Process a batch of conversation data into model-ready features.

This method converts serialized conversations into the tensor format expected by vision-language models. It handles the complete pipeline: 1. Deserializes conversation JSON strings 2. Passes conversations to the feature generator 3. Returns batched tensors ready for training

Parameters:

batch

List of dictionaries, where each dictionary must contain a “conversation_json” field with a serialized Conversation object.

Expected format:

[
    {"conversation_json": '{"messages": [...], "images": [...]}'},
    {"conversation_json": '{"messages": [...], "images": [...]}'},
    ...
]

The conversation JSON should include: - messages: List of message dictionaries with role and content - images: Optional list of image data (paths, URLs, or base64)

Returns:

  • “input_ids”: Token IDs including image placeholders
    • ”attention_mask”: Attention masks for the input

    • ”labels”: Target labels with appropriate masking

    • ”pixel_values” or model-specific image features

    • Additional model-specific features (cross_attention_mask, etc.)

The exact keys depend on the model architecture and processor used.

Return type:

Dictionary containing all features needed for model training

Raises:

ValueError – If batch is empty or any item lacks “conversation_json” field.

Example:

>>> conversation = Conversation(messages=[
...     {"role": "user", "content": "What's in this image?"},
...     {"role": "assistant", "content": "I see a cat."}
... ], images=["path/to/image.jpg"])
>>> batch_item = {"conversation_json": conversation.to_json()}
>>> features = collator([batch_item])
>>> print(features.keys())
dict_keys(['input_ids', 'attention_mask', 'labels', 'pixel_values'])
================================
Copy the passage from the batch-processing documentation above word for word, starting at "ValueError – If" and ending at "features = collator([batch_item])".

RECORD SET:
================================
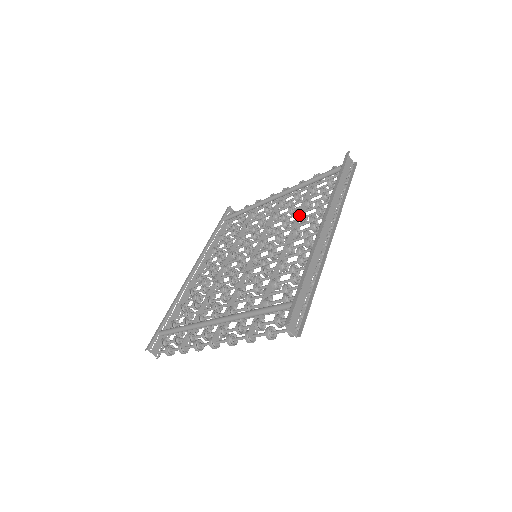
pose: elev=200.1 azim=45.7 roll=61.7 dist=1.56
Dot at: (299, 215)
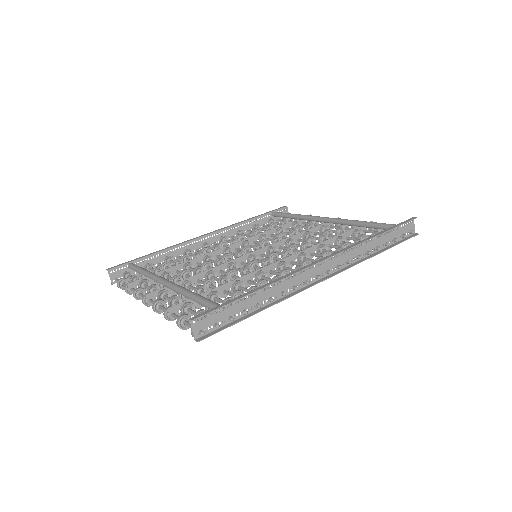
Dot at: (320, 244)
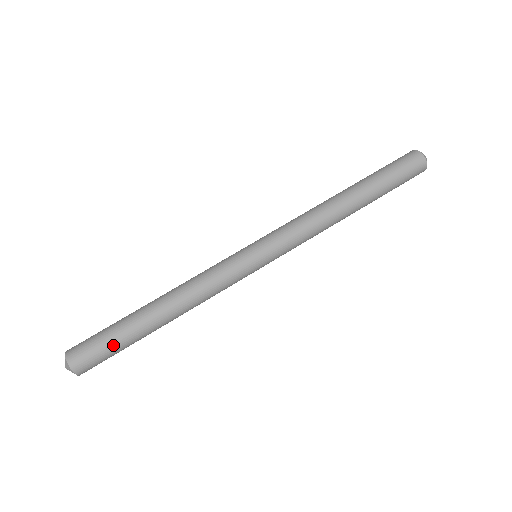
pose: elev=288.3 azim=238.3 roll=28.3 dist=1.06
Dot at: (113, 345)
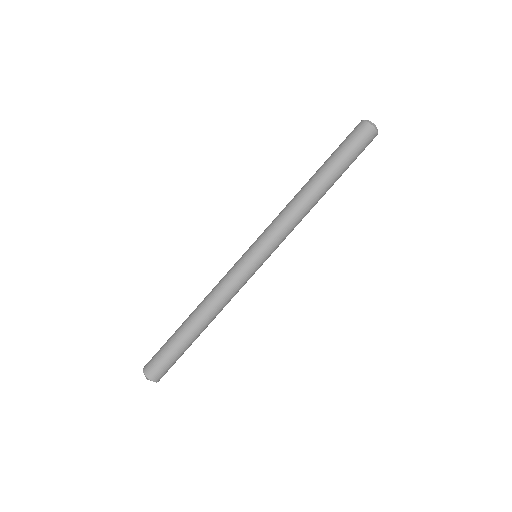
Dot at: (175, 357)
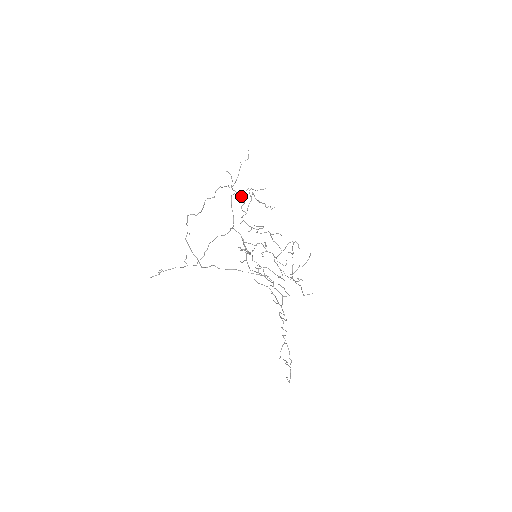
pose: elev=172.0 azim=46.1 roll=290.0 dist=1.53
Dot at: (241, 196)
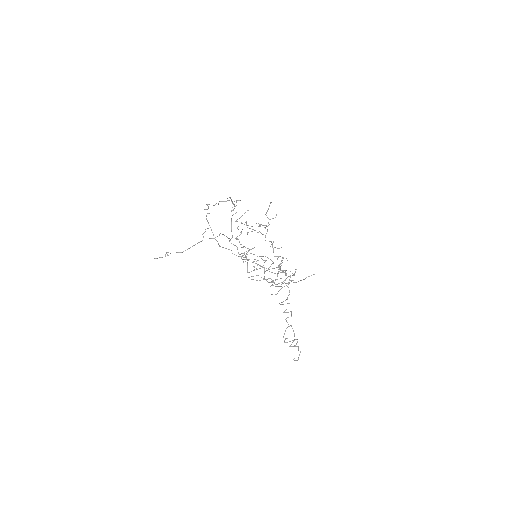
Dot at: (239, 218)
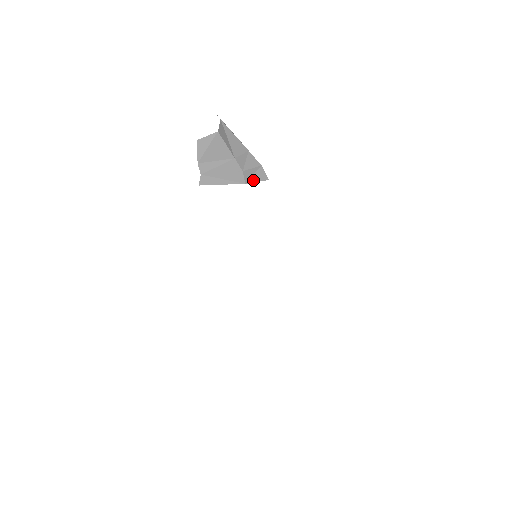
================================
WRITTEN SOLUTION:
ValueError – If batch is empty or any item lacks “conversation_json” field.

Example:

>>> conversation = Conversation(messages=[
...     {"role": "user", "content": "What's in this image?"},
...     {"role": "assistant", "content": "I see a cat."}
... ], images=["path/to/image.jpg"])
>>> batch_item = {"conversation_json": conversation.to_json()}
>>> features = collator([batch_item])